_OBJECTIVES_
a. According to the ELKI class documentation for ReferenceBasedOutlierDetection, who wrote the class?
b. Carry on the ELKI class documentation for ReferenceBasedOutlierDetection from its last line.

_EXCERPTED TEXT_
Environment for
DeveLoping
KDD-Applications
Supported by Index-Structures

de.lmu.ifi.dbs.elki.algorithm.outlier
Class ReferenceBasedOutlierDetection<V extends NumberVector<V,N>,N extends Number>

java.lang.Object
  extended by de.lmu.ifi.dbs.elki.logging.AbstractLoggable
      extended by de.lmu.ifi.dbs.elki.algorithm.AbstractAlgorithm<O,R>
          extended by de.lmu.ifi.dbs.elki.algorithm.DistanceBasedAlgorithm<V,DoubleDistance,OutlierResult>
              extended by de.lmu.ifi.dbs.elki.algorithm.outlier.ReferenceBasedOutlierDetection<V,N>
Type Parameters:
V - a type of NumberVector as a suitable data object for this algorithm
N - the type of the attributes of the feature vector
All Implemented Interfaces:
Algorithm<V,OutlierResult>, Parameterizable

@Title(value="An Efficient Reference-based Approach to Outlier Detection in Large Datasets")
@Description(value="Computes kNN distances approximately, using reference points with various reference point strategies.")
@Reference(authors="Y. Pei, O.R.Zaiane, Y. Gao",
           title="An Efficient Reference-based Approach to Outlier Detection in Large Datasets",
           booktitle="Proc. 19th IEEE Int. Conf. on Data Engineering (ICDE \'03), Bangalore, India, 2003",
           url="http://dx.doi.org/10.1109/ICDM.2006.17")
public class ReferenceBasedOutlierDetection<V extends NumberVector<V,N>,N extends Number>
extends DistanceBasedAlgorithm<V,DoubleDistance,OutlierResult>

provides the Reference-Based Outlier Detection algorithm, an algorithm that computes kNN distances approximately, using reference points. There are two subclasses for this algorithm: One computes reference points that lay randomly in the data space, the other one computes reference points that lay on a grid in the data space.

Reference:
Y. Pei, O. R. Zaiane, Y. Gao: An Efficient Reference-Based Approach to Outlier Detection in Large Datasets.
In: Proc. IEEE Int. Conf. on Data Mining (ICDM'06), Hong Kong, China, 2006.

Author:
Lisa Reichert, Erich Schubert

Field Summary
private  int k
          Holds the value of K_PARAM.

_DATASET RECORDS_

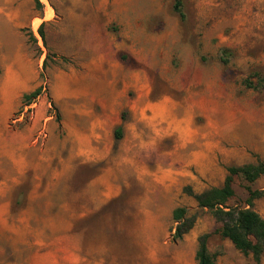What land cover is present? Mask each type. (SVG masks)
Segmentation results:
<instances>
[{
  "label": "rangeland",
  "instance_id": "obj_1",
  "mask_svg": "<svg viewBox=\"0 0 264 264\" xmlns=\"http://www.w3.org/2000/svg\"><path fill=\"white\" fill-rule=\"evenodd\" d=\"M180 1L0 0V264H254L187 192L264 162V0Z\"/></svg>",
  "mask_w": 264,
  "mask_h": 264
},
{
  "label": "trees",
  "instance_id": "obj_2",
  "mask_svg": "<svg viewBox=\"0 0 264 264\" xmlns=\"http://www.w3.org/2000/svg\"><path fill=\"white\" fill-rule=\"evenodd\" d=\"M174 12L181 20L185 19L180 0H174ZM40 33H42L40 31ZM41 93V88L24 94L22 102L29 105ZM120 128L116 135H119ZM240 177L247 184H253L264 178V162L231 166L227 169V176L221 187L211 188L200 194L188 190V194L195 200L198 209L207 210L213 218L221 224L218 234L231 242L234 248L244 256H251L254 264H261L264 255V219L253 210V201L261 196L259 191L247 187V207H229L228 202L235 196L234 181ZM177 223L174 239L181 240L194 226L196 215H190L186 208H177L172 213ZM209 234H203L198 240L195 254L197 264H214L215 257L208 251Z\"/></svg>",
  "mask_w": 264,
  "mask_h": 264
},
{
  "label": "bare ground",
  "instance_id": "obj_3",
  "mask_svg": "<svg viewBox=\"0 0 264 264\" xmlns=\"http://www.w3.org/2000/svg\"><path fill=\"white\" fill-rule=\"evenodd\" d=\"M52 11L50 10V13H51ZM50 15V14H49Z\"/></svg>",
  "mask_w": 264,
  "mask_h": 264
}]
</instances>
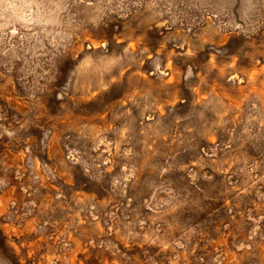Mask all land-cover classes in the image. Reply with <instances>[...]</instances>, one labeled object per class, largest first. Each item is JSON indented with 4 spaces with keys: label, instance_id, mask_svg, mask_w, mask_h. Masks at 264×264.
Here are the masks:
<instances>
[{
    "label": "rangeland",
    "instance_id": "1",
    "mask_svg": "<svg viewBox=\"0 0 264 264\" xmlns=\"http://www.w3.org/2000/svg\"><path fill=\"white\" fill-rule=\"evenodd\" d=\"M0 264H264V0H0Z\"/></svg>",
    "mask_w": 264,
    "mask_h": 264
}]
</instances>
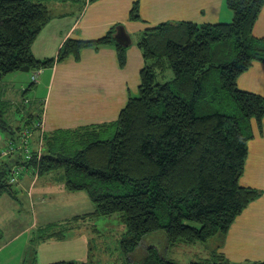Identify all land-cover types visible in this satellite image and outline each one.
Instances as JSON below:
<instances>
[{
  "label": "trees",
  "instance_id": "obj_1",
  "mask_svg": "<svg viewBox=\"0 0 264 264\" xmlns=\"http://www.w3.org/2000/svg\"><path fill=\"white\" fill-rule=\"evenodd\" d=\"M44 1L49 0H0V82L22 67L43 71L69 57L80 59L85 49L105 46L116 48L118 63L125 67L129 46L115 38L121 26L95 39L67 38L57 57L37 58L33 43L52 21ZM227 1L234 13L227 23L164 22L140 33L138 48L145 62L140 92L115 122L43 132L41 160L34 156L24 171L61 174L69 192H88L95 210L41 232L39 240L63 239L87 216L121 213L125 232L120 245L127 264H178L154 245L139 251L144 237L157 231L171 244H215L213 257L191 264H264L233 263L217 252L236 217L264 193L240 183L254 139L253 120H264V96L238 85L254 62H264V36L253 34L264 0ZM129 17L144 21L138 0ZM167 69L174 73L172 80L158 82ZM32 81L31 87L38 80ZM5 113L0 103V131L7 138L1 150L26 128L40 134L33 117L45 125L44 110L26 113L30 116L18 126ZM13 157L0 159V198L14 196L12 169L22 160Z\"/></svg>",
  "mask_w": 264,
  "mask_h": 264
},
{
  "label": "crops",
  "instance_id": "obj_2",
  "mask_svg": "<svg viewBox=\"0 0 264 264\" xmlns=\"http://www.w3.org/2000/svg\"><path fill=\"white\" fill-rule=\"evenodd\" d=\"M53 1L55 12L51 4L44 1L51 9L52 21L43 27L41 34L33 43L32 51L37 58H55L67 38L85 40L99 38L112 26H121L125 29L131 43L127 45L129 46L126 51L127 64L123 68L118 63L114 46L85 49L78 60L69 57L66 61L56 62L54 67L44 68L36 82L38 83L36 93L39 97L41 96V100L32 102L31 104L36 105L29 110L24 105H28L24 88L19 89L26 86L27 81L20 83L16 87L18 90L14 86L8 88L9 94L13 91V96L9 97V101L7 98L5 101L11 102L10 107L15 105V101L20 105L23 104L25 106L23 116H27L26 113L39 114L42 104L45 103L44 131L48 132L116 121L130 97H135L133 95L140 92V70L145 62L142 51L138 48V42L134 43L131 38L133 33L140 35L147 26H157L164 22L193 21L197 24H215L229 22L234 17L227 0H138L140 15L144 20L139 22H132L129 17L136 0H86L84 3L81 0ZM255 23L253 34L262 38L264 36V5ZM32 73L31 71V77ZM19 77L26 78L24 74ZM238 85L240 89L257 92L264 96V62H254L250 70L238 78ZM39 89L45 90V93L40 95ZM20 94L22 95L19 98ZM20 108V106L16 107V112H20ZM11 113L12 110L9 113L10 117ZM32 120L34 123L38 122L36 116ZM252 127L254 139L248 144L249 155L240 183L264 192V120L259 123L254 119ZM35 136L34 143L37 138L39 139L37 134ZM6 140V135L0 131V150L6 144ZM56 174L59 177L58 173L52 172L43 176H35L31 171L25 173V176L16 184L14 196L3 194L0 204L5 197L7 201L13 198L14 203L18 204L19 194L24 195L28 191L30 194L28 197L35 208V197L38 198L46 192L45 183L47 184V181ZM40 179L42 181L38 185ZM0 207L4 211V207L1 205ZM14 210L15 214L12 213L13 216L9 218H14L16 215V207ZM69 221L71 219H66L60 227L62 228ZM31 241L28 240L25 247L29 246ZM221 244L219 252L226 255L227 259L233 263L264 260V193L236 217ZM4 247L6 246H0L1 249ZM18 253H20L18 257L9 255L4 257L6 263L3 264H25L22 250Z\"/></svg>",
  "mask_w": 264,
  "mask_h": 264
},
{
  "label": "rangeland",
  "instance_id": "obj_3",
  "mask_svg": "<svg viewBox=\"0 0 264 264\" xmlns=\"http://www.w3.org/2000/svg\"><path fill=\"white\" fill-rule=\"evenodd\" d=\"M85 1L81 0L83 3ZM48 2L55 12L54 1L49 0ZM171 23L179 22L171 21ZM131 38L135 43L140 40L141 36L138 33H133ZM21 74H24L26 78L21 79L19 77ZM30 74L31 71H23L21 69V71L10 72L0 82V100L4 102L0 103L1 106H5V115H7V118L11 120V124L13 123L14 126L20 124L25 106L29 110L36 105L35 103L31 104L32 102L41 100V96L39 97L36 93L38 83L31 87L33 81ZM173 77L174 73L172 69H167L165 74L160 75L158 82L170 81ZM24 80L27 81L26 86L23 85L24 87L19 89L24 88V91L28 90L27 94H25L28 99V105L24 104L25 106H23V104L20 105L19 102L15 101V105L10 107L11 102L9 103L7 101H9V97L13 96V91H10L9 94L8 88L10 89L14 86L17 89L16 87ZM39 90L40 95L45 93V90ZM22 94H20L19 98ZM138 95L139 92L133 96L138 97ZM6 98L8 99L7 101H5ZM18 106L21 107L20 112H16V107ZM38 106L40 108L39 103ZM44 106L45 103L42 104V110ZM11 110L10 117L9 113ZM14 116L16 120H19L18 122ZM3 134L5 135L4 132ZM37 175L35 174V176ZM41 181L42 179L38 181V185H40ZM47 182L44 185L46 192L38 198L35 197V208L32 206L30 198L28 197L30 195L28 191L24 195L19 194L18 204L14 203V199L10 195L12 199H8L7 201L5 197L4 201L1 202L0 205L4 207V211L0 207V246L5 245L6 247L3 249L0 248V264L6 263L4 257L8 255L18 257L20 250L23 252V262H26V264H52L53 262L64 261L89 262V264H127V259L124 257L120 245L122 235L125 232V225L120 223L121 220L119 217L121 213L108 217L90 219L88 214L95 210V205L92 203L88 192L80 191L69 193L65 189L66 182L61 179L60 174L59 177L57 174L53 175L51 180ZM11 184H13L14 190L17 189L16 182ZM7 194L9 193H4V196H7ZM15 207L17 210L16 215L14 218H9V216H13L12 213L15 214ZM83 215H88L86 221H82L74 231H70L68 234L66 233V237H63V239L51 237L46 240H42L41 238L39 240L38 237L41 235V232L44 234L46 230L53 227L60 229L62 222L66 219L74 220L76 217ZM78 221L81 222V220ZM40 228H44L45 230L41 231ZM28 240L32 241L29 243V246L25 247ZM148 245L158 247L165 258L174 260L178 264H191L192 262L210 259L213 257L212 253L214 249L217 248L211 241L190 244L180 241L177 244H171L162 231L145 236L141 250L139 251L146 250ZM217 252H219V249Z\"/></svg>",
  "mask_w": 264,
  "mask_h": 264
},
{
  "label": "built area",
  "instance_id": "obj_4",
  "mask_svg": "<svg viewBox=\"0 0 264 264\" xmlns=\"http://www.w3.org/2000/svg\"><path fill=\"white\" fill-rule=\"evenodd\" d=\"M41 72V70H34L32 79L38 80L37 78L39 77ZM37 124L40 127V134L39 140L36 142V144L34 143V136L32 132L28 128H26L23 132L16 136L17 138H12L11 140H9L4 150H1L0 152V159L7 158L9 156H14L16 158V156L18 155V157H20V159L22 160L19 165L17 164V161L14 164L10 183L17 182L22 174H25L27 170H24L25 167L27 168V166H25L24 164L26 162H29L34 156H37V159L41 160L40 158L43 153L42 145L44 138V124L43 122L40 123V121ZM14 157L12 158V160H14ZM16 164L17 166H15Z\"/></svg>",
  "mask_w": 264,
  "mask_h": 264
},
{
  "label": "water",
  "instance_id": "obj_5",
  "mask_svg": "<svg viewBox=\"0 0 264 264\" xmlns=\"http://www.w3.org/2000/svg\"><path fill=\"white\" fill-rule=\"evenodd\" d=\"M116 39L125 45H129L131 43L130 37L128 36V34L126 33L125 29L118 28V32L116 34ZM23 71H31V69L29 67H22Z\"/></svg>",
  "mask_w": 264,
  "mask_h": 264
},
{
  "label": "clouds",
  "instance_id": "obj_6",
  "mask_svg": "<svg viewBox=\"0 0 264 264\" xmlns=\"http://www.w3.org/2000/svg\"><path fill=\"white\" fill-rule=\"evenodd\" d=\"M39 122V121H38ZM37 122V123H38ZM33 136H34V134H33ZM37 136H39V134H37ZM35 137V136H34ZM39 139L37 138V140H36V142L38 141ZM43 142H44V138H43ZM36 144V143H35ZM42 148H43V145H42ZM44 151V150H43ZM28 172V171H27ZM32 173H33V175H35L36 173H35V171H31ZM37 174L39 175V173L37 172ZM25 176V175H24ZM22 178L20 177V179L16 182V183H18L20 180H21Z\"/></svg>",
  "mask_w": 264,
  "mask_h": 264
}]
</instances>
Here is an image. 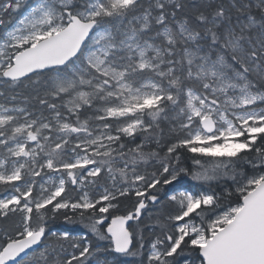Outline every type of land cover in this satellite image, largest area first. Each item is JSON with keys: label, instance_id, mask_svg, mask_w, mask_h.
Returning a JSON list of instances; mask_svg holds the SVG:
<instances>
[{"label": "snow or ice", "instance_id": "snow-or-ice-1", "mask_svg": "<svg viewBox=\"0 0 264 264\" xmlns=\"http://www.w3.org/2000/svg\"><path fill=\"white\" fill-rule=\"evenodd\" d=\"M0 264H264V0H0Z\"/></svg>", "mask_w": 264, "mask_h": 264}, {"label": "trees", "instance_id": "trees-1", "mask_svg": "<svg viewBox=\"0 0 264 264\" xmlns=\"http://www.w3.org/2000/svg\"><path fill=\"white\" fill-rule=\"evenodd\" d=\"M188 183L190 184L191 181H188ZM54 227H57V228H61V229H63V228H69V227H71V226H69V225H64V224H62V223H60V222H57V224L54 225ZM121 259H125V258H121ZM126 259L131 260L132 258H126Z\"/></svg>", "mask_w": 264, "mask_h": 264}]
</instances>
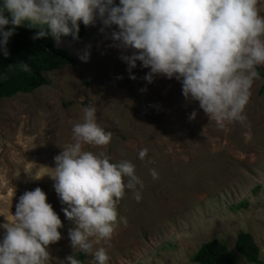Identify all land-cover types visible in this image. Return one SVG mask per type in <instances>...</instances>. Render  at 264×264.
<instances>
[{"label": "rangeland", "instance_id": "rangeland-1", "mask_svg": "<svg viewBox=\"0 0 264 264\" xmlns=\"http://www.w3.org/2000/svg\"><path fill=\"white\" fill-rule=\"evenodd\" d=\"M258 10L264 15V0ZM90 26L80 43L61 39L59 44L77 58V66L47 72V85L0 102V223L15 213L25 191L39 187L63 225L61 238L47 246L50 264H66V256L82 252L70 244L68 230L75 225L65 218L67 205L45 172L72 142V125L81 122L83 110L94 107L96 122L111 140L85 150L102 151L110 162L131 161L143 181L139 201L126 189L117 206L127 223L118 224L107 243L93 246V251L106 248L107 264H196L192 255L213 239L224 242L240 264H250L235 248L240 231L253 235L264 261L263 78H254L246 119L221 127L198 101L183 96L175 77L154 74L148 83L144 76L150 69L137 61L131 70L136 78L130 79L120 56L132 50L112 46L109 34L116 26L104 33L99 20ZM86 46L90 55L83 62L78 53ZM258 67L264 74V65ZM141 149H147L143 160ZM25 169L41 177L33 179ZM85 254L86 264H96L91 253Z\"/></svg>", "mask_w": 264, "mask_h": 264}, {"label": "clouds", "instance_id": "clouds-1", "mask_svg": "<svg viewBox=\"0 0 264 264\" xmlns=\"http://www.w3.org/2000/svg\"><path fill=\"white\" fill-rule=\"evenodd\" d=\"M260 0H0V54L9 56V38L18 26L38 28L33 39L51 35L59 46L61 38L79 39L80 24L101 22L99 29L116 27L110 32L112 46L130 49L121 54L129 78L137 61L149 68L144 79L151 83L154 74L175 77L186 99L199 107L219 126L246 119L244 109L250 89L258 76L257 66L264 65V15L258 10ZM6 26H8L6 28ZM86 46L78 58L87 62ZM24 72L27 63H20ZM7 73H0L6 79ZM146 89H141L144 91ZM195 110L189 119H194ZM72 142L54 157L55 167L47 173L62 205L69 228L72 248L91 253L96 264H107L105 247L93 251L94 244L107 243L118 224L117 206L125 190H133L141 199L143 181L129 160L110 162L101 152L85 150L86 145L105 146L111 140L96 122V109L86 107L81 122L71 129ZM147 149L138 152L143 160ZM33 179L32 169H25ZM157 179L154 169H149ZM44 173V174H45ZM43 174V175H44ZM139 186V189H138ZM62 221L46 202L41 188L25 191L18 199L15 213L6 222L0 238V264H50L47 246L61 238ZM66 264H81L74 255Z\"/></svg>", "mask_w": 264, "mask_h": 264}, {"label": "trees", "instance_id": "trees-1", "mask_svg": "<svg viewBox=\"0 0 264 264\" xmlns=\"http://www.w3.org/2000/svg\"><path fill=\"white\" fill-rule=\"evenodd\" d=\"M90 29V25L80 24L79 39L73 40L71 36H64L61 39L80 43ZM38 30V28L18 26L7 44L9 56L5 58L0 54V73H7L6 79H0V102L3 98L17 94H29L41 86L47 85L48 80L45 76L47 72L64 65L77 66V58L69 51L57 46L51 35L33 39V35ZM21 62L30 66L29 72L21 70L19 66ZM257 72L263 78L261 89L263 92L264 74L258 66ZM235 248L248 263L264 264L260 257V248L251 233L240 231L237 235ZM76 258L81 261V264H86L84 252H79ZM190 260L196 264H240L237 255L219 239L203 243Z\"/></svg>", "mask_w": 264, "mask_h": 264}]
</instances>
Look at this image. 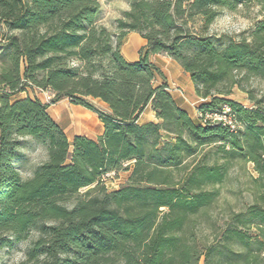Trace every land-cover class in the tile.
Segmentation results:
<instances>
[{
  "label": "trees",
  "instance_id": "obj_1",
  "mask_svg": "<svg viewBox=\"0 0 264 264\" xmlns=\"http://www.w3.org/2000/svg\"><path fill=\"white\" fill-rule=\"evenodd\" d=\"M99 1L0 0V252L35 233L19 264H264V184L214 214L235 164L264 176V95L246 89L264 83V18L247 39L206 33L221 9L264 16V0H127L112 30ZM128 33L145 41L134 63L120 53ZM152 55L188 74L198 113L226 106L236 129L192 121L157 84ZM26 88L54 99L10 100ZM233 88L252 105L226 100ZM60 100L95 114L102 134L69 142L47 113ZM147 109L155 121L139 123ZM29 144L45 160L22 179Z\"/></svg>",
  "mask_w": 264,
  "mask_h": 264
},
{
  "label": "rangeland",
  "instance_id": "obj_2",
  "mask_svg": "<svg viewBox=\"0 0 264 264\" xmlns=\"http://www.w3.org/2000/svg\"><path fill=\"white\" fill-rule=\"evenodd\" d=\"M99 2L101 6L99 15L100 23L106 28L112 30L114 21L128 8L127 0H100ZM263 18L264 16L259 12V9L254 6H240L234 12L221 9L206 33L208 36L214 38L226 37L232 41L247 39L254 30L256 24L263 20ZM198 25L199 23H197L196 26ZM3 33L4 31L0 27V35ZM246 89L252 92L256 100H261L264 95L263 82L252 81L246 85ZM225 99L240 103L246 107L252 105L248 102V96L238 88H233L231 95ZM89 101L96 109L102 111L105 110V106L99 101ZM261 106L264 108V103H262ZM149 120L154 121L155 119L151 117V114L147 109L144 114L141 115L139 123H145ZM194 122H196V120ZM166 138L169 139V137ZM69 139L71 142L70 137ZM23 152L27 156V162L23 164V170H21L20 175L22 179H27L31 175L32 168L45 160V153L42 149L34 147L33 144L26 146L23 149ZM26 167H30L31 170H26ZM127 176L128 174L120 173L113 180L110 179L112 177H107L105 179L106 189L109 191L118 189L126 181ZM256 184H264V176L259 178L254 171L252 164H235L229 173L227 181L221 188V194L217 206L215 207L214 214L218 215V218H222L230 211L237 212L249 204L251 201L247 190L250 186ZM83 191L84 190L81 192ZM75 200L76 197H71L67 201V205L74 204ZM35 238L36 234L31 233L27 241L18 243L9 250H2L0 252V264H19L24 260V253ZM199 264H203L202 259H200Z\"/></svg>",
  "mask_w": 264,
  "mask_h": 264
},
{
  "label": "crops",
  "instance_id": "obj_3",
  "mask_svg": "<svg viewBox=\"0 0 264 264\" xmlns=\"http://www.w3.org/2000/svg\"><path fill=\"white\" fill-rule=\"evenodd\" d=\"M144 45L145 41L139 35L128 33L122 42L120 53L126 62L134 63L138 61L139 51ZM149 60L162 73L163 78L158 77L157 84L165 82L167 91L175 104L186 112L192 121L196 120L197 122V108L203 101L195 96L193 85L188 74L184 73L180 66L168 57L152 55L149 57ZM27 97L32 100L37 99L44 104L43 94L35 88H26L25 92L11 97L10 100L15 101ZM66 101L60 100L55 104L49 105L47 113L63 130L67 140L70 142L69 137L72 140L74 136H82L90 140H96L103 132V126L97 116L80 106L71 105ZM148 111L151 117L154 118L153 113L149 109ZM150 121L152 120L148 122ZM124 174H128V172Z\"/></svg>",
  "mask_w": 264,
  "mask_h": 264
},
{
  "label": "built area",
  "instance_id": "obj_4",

_REPLIES_
a. Lisa Reichert and Erich Schubert.

b.
static OptionID K_ID
          OptionID for K_PARAM
private  IntParameter K_PARAM
          Parameter to specify the number of nearest neighbors of an object, to be considered for computing its REFOD_SCORE, must be an integer greater than 1.
static AssociationID<Double> REFOD_SCORE
          The association id to associate the REFOD_SCORE of an object for the Reference based outlier detection algorithm.
private  ReferencePointsHeuristic<V> refp
          Stores the reference point strategy
static OptionID REFP_ID
          OptionID for REFP_PARAM
private  ObjectParameter<ReferencePointsHeuristic<V>> REFP_PARAM
          Parameter for the reference points heuristic.
 
Fields inherited from class de.lmu.ifi.dbs.elki.algorithm.DistanceBasedAlgorithm
DISTANCE_FUNCTION_ID, DISTANCE_FUNCTION_PARAM
 
Fields inherited from class de.lmu.ifi.dbs.elki.logging.AbstractLoggable
debug, logger
 
Constructor Summary
ReferenceBasedOutlierDetection(Parameterization config)
          Constructor, adhering to Parameterizable
 
Method Summary
 double computeDensity(List<DistanceResultPair<DoubleDistance>> referenceDists, int index)
          Computes the density of an object.
 List<DistanceResultPair<DoubleDistance>> computeDistanceVector(V refPoint, Database<V> database)
          Computes for each object the distance to one reference point.
 Collection<V> computeReferencePoints(Database<V> database)
          Computes the reference points.
protected  OutlierResult runInTime(Database<V> database)
          Runs the algorithm in the timed evaluation part.
 
Methods inherited from class de.lmu.ifi.dbs.elki.algorithm.DistanceBasedAlgorithm
getDistanceFactory, getDistanceFunction
 
Methods inherited from class de.lmu.ifi.dbs.elki.algorithm.AbstractAlgorithm
isTime, isVerbose, run, setTime, setVerbose
 
Methods inherited from class de.lmu.ifi.dbs.elki.logging.AbstractLoggable
debugFine, debugFiner, debugFinest, exception, progress, verbose, warning
 
Methods inherited from class java.lang.Object
clone, equals, finalize, getClass, hashCode, notify, notifyAll, toString, wait, wait, wait
 

Field Detail

REFOD_SCORE

public static final AssociationID<Double> REFOD_SCORE
The association id to associate the REFOD_SCORE of an object for the Reference based outlier detection algorithm.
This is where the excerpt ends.